Mark Bradford

No. 83
- Position: Wide receiver

Personal information
- Born: October 7, 1984 (age 41) Los Angeles, California
- Listed height: 6 ft 2 in (1.88 m)
- Listed weight: 205 lb (93 kg)

Career information
- College: Stanford
- NFL draft: 2008: undrafted

Career history
- Dallas Cowboys (2008)*; San Francisco 49ers (2008–2009)*; California Redwoods (2009);
- * Offseason or practice squad member only

= Mark Bradford (American football) =

American football player (born 1984)

Mark Bradford (born October 7, 1984) is an American former professional football wide receiver. He played for the California Redwoods of the United Football League, and was signed by the Dallas Cowboys of the NFL as an undrafted free agent in 2008. He played college football at Stanford.
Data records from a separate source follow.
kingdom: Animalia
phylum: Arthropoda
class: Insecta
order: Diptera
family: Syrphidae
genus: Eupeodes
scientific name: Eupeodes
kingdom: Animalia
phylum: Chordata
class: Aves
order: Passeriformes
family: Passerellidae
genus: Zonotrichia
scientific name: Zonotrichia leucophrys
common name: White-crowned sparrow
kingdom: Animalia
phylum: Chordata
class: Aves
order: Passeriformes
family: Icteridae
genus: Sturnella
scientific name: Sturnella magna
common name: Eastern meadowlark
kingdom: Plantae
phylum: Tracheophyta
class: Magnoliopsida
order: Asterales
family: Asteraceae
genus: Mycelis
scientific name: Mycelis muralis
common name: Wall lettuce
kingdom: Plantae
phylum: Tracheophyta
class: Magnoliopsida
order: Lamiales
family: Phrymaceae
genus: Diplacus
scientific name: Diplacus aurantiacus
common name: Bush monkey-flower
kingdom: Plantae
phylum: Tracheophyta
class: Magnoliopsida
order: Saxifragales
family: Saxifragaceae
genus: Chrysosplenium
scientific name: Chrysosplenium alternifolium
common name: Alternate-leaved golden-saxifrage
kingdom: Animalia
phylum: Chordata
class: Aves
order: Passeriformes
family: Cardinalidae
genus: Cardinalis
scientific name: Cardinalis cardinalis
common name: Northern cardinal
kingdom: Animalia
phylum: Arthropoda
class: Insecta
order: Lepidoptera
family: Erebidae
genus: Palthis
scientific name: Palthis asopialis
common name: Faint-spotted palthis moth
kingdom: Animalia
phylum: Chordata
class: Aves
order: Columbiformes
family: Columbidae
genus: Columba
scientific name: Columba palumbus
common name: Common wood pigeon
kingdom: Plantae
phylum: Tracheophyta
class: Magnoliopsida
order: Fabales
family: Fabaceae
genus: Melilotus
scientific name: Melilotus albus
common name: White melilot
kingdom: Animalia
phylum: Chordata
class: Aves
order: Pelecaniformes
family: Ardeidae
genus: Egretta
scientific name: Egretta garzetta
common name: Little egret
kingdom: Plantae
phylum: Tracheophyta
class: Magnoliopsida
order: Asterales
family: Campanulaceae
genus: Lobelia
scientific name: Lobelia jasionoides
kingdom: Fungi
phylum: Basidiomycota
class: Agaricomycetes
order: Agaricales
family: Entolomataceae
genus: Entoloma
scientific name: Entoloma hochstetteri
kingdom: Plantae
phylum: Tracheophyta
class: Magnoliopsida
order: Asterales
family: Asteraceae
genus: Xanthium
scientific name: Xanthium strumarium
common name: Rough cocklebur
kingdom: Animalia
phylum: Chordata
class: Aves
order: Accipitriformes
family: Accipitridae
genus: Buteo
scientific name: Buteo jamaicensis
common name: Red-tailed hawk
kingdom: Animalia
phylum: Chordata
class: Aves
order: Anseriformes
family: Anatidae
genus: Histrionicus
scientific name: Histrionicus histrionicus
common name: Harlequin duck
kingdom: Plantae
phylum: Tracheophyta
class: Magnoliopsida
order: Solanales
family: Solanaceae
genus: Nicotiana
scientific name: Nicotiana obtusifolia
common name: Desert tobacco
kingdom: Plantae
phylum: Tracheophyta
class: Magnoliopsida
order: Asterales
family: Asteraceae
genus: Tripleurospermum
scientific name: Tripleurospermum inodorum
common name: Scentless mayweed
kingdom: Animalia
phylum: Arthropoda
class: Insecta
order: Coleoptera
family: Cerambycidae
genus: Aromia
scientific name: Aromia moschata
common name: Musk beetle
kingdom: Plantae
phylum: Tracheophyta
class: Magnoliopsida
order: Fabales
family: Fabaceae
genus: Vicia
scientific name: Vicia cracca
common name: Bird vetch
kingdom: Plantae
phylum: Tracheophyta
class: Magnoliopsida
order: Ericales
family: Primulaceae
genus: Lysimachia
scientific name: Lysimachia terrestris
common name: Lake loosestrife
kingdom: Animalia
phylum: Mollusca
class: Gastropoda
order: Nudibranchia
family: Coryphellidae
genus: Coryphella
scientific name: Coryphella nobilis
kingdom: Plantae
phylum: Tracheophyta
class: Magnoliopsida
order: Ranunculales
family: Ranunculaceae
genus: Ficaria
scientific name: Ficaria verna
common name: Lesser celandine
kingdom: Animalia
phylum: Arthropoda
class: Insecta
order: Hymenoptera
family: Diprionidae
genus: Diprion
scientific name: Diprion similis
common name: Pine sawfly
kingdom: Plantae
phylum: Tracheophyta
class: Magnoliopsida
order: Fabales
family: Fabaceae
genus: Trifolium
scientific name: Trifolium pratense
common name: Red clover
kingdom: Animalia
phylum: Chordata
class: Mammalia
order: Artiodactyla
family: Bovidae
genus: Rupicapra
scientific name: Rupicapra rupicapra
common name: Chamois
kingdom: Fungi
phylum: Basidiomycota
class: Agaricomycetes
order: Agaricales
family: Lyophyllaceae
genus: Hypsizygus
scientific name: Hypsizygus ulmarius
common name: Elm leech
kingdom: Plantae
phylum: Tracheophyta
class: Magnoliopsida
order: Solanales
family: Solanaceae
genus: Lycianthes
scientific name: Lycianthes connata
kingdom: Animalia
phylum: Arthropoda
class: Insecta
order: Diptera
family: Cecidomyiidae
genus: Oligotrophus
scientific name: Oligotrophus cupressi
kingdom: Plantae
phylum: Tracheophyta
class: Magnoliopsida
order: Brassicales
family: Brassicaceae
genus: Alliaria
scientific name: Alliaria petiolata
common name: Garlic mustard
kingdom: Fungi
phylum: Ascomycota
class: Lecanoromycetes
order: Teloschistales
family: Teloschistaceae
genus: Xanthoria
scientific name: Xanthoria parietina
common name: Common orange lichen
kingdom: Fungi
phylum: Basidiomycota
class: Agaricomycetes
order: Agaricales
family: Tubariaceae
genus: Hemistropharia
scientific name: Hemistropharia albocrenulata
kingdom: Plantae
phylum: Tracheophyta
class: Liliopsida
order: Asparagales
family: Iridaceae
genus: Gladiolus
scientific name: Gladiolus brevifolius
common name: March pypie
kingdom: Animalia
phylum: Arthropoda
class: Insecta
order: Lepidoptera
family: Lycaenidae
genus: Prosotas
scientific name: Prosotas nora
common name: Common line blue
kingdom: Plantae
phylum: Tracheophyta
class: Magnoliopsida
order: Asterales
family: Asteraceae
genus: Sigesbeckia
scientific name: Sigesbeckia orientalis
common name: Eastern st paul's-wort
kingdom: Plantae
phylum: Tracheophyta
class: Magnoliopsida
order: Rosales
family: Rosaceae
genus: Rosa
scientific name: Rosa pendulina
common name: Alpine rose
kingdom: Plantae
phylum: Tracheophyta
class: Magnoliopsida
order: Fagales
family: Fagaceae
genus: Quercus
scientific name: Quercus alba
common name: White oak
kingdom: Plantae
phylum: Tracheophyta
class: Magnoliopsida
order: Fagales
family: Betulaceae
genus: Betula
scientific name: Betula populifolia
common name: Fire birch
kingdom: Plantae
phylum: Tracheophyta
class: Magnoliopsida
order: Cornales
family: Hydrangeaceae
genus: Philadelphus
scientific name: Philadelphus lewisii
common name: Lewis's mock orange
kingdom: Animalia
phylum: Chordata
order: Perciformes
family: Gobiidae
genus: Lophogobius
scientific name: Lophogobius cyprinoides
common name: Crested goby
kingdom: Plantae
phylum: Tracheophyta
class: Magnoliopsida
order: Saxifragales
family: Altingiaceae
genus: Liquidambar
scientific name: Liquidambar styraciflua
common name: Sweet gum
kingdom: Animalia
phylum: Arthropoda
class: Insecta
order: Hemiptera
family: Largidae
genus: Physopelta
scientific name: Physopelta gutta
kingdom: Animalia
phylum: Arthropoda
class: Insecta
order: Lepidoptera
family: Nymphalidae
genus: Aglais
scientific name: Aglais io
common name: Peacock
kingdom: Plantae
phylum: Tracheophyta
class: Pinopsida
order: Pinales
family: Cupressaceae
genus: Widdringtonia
Bradford was also a member of the San Francisco 49ers.

==Early life==
Bradford graduated in 2003 from Fremont High School in Los Angeles, California and was one of the best receivers in the nation at the time, being ranked by PrepStar as the No.4 wide receiver in the country and as the No. 1 in the west. Not only talented as a wide receiver on the grid iron, Bradford was able to showcase his skills on the basketball court and was a two-time All-City selection in both sports. Mark played basketball for the Stanford Cardinal during his freshman and sophomore years of college but then quit to focus on football.